どんなに、辛くても。どんなに苦しくても。
貴方を感じていられれば。あなたをの存在を感じていられれば。
私は幾らでも強くなれる。幾らでも気丈になれる。
ねえ、アストリア私は貴方がいるから。
貴方がいるからどこまでも、強くなれるのよ。

―――貴方の存在が私を何処までも強くするの……


ぐちゃんっと濡れた音を立てながら、中の熱いモノは私の中でその存在を主張した。深く貫かれ子宮までも届きそうな激しさと熱さに身体を震わせながら。
「あああああっ!!」
がくがくと揺さぶられ身体が浮遊する。腰を激しく打ちつかれるたびに、楔は出し入れを繰り返す。その摩擦感と、挿ってくるたびに硬度が増すソレに私は喉を仰け反らせて喘いだ。
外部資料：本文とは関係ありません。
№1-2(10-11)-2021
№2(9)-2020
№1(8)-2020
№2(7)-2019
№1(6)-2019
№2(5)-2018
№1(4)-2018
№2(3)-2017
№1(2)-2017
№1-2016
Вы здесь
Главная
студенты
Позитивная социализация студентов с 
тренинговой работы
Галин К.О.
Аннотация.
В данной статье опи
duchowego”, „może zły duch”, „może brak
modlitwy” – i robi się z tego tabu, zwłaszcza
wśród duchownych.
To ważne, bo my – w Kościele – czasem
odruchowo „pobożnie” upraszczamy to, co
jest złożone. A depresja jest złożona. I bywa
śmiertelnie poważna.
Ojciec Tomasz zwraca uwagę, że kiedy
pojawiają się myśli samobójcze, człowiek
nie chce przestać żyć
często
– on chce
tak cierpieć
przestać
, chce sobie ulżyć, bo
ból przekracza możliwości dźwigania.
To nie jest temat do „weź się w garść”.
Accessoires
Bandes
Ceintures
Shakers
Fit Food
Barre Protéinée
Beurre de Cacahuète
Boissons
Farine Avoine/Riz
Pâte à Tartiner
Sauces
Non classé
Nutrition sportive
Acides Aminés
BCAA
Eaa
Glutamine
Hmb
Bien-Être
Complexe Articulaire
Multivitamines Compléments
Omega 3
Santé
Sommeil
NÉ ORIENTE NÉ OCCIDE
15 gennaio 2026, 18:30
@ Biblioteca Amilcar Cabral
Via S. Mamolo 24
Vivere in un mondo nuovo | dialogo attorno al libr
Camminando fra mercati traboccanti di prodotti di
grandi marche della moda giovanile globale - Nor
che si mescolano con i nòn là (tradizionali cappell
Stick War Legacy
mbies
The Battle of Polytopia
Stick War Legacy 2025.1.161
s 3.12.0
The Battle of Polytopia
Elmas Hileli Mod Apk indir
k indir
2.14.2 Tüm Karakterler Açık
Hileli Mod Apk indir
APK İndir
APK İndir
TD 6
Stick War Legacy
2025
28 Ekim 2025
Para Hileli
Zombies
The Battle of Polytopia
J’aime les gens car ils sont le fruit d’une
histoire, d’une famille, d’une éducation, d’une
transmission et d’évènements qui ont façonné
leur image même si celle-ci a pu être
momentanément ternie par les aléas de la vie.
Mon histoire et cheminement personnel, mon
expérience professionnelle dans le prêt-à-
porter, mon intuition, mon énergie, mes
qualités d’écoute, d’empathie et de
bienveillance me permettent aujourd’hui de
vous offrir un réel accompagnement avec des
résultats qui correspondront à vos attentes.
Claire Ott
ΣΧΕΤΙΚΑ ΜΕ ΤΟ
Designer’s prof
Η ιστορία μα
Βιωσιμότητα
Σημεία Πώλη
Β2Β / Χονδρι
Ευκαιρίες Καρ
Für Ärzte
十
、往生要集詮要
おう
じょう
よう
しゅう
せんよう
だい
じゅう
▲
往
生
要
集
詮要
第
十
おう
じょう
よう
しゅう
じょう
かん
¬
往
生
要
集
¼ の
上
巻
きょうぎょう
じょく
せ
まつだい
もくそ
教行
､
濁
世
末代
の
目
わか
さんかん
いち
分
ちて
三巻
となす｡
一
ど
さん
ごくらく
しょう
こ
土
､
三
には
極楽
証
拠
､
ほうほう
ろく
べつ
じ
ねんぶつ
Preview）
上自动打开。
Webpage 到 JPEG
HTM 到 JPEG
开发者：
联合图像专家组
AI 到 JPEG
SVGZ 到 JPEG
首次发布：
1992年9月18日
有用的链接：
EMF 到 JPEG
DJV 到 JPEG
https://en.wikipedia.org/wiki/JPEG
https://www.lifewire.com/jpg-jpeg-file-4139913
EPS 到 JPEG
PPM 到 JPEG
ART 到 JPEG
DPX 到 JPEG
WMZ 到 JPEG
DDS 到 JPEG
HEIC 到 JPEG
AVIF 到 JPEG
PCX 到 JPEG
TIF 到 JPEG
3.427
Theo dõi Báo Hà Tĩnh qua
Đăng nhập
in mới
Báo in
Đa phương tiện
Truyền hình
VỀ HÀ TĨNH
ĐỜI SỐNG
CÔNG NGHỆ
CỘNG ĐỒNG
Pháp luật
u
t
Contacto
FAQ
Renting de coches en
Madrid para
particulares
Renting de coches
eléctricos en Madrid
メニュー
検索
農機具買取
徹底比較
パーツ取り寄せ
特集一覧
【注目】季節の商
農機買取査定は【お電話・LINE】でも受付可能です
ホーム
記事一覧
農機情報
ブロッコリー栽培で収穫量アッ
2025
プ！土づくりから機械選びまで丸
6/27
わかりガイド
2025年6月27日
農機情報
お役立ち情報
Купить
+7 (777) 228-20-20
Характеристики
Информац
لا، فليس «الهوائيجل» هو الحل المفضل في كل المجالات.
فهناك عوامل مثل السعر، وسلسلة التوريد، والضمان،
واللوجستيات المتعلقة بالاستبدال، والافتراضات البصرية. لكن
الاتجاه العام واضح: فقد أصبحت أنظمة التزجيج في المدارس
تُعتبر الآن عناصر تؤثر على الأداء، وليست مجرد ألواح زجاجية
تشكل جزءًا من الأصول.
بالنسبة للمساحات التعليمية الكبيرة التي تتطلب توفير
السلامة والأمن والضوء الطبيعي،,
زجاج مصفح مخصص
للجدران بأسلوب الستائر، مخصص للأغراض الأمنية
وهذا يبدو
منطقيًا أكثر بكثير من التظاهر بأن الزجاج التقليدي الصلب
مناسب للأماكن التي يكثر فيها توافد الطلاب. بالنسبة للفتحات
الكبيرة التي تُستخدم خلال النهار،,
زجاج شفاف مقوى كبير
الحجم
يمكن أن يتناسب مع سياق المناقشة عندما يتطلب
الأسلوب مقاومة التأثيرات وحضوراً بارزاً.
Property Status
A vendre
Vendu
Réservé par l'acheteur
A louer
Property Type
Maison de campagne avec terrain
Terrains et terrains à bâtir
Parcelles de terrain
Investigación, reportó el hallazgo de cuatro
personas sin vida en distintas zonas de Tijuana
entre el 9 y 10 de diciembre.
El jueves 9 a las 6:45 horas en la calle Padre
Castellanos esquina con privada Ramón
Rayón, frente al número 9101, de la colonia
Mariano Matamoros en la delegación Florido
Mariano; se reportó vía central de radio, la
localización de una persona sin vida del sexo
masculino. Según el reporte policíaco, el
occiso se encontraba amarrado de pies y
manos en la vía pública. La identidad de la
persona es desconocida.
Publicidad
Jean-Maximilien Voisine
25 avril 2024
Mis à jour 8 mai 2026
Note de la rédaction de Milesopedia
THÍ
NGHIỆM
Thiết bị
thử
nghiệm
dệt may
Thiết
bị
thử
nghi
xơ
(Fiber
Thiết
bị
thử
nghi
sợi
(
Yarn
夢中で喘いだ。
「あああんっはぁんっ!…もっとぉ…もっとぉ……」
パンパンと激しく打ち付けられる腰。揺さぶられる身体。熱く主張する欲望の楔。
「もっとぉ…アストリアっ…もっと…ああああっ!!」
「…ミディア…ミディア……」
「ああああ…はぁっ…イイ…イイ…アストリ…アっ……」
「…ああ…ミディア…熱いよ…君の中…凄く熱い……」
「――――あああああっ!!!!」
視界が一瞬真っ白になる。それと同時に体内に熱い液体の感触を感じて。感じてそれからはもう何も覚えてはいなかった。


好きよ、アストリア。
大好き。ずっとずっと、大好き。
もう二度と私達、離れないよね。
もう二度と私を離さないでね。
貴方だけが私を強くして、そして。

―――貴方だけが私をただの『女』にするの。


目覚めた瞬間に飛びこんできたのは貴方の優しい笑顔。私の何よりも大好きな笑顔。そして。
「おはよう、ミディア」
その言葉と同時に降りてくるのは私が何よりも大好きな貴方の、キス。